Experimental investigation of an energy-efficient hybrid composite beam during the construction phase

Abstract

The replacement of old equipment in multi-residential apartment buildings with bearing-wall structural systems requires demolition and reconstruction. Several issues arise when performing such tasks, including the degradation of the urban environment, the wasting of resources, and the generation of construction waste. As a potential solution to these issues, a hybrid composite structural system for use in an apartment building was proposed. This system provides a level of architectural flexibility that is not offered by a conventional bearing-wall structure. The architectural flexibility extends the service life of apartment buildings by reducing the need for demolishing and reconstructing bearing-wall apartment buildings. In addition, the alternative system maximizes the efficiency of material use through the optimized relocation of structural steel, cast-in-place concrete, and precast concrete, thereby reducing material quantities and minimizing CO2 emissions.
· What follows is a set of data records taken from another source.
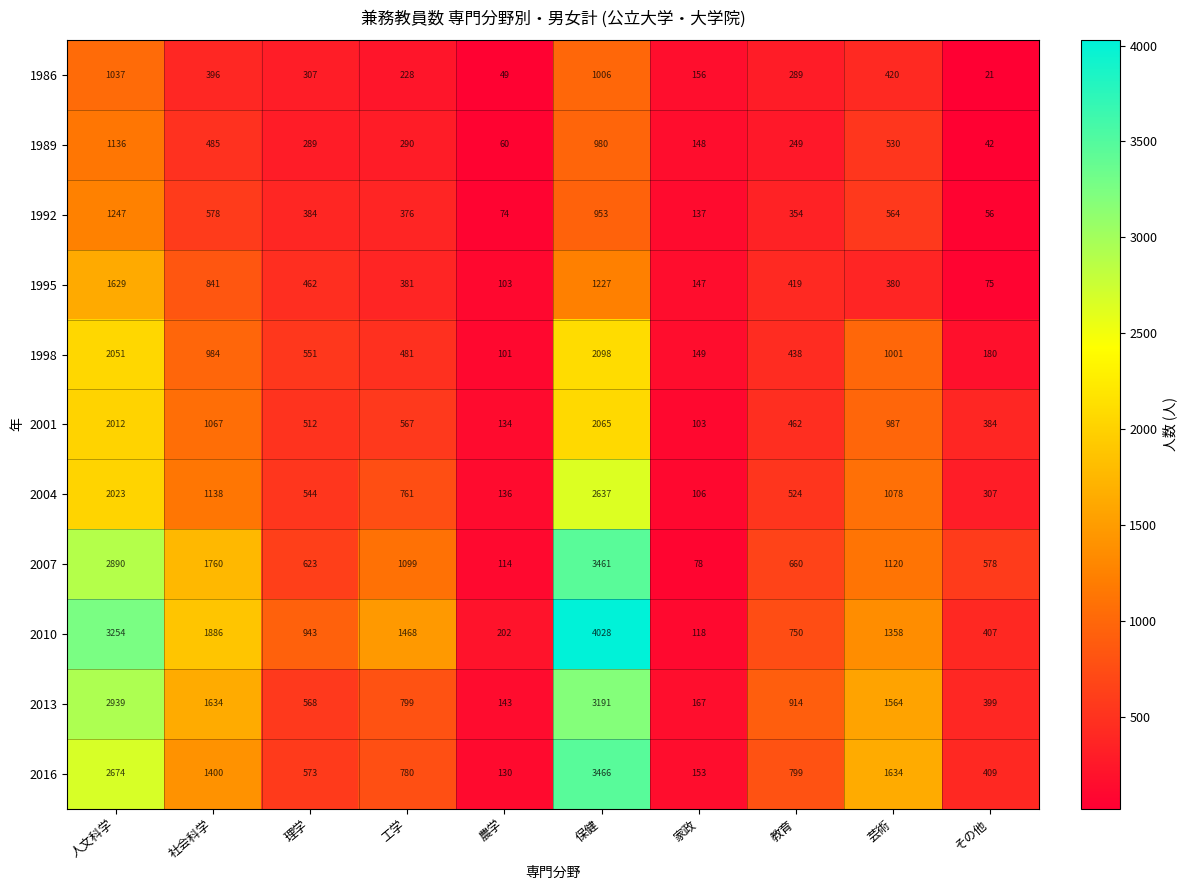

Count the number of data series in this chart.

11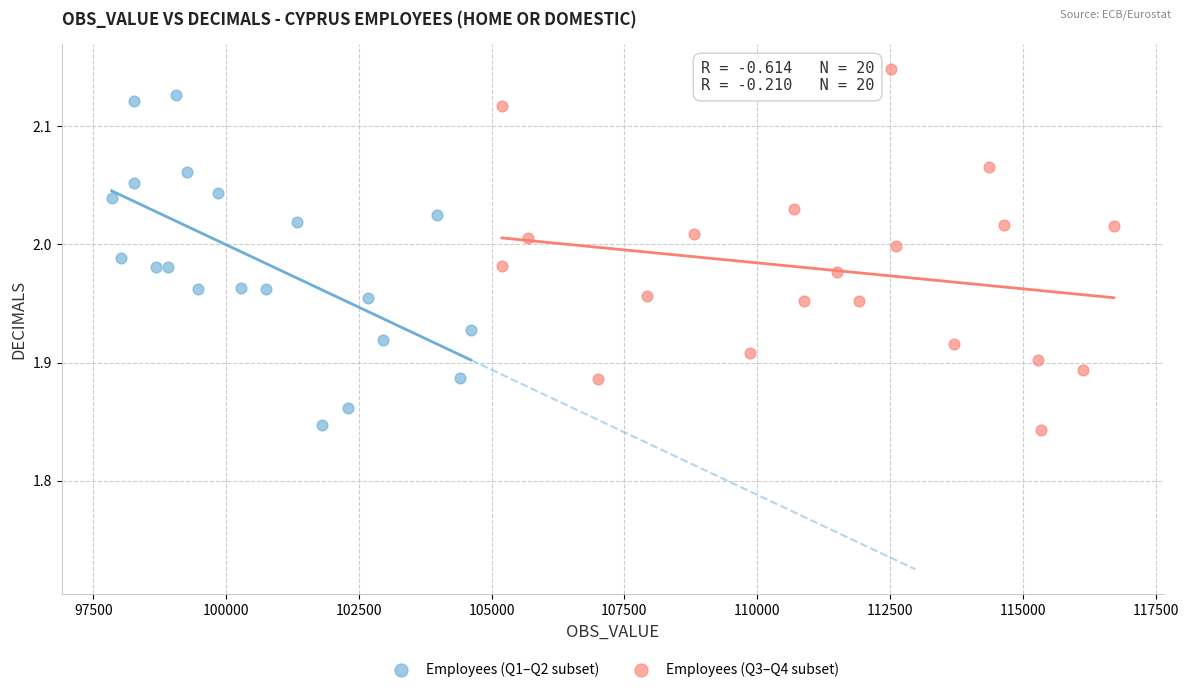

Which series reaches the maximum Y coordinate?

Employees (Q3–Q4 subset)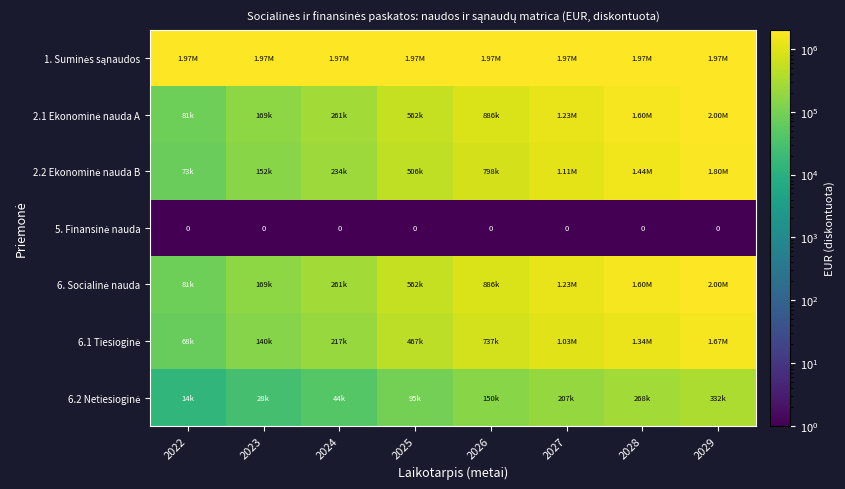

The 6.2 Netiesioginė series shows 149512.6 at 2026. True or false?

True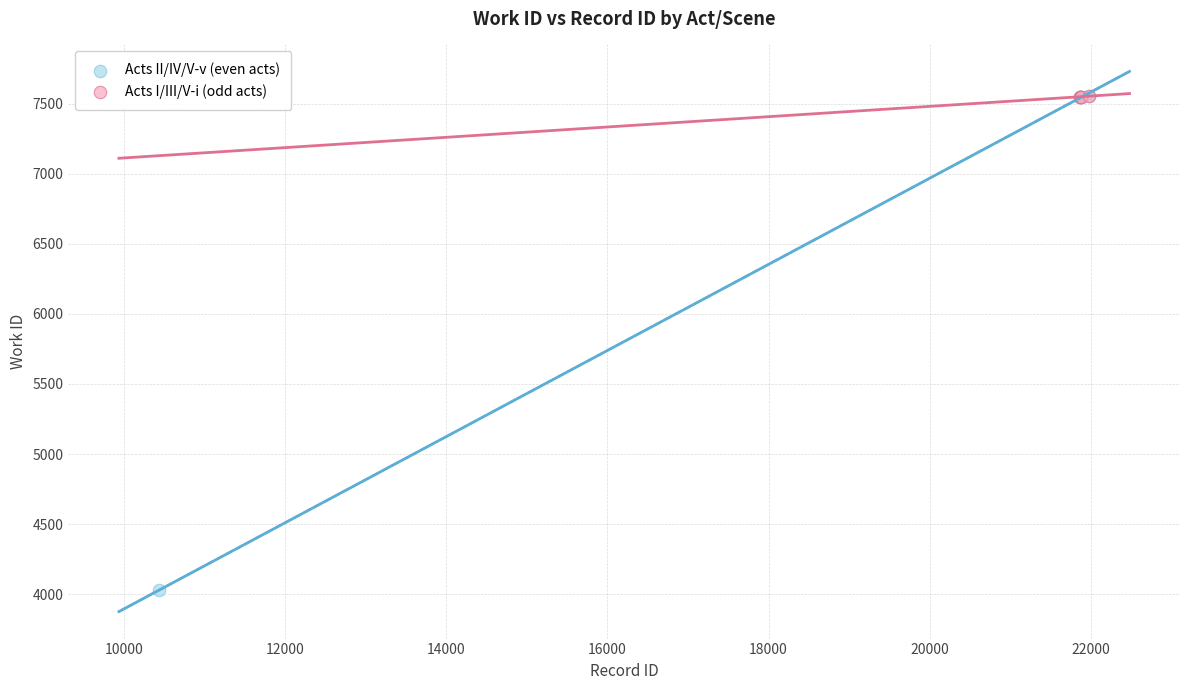

Which series has the widest spread of Y values?

Acts II/IV/V-v (even acts)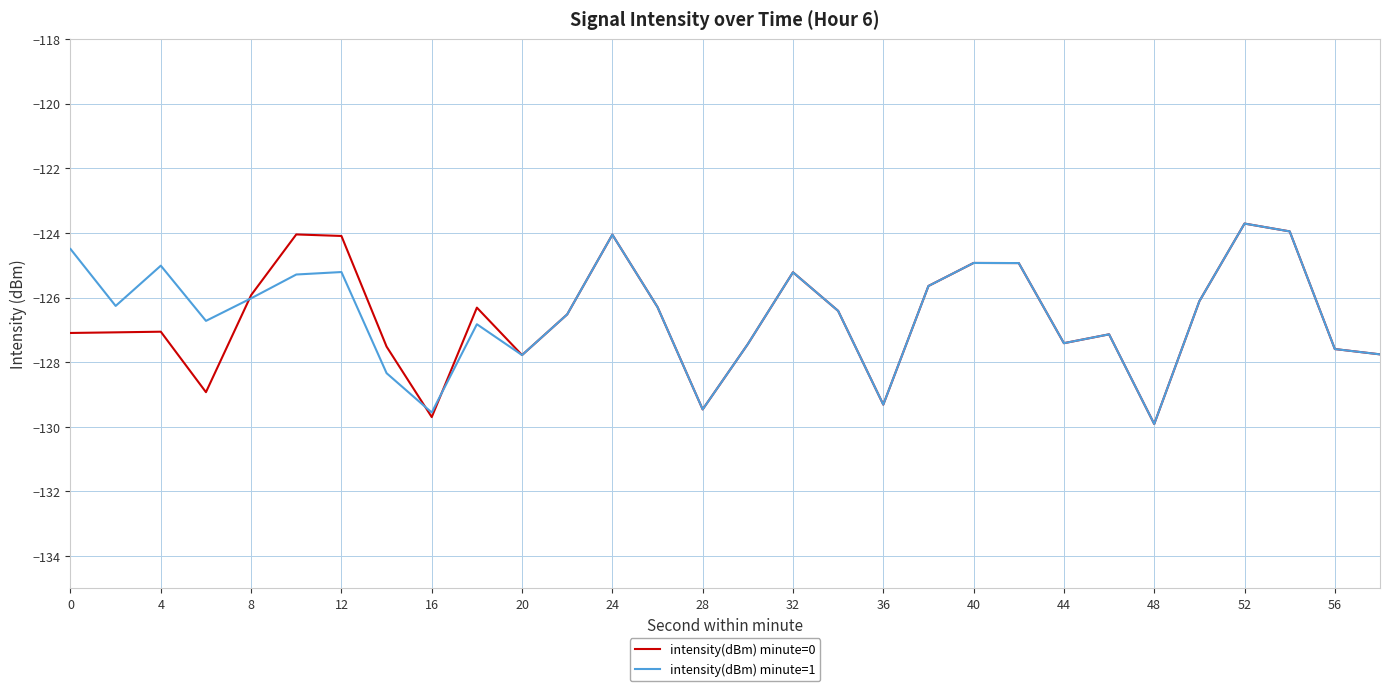

What is the highest value of the intensity(dBm) minute=1 series?

-123.7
When compared to a conventional bearing-wall apartment, the hybrid composite system consisting of structural steel, cast-in-place concrete, and precast concrete is expected to improve energy efficiency during construction. In this work, the results of analytical and experimental investigations of a hybrid composite beam to be used in multi-residential apartment buildings are presented. The beam was found to yield enhanced energy efficiency when compared to a conventional bearing-wall apartment. The developed analytical prediction method based on the strain compatibility theory was validated by experiment.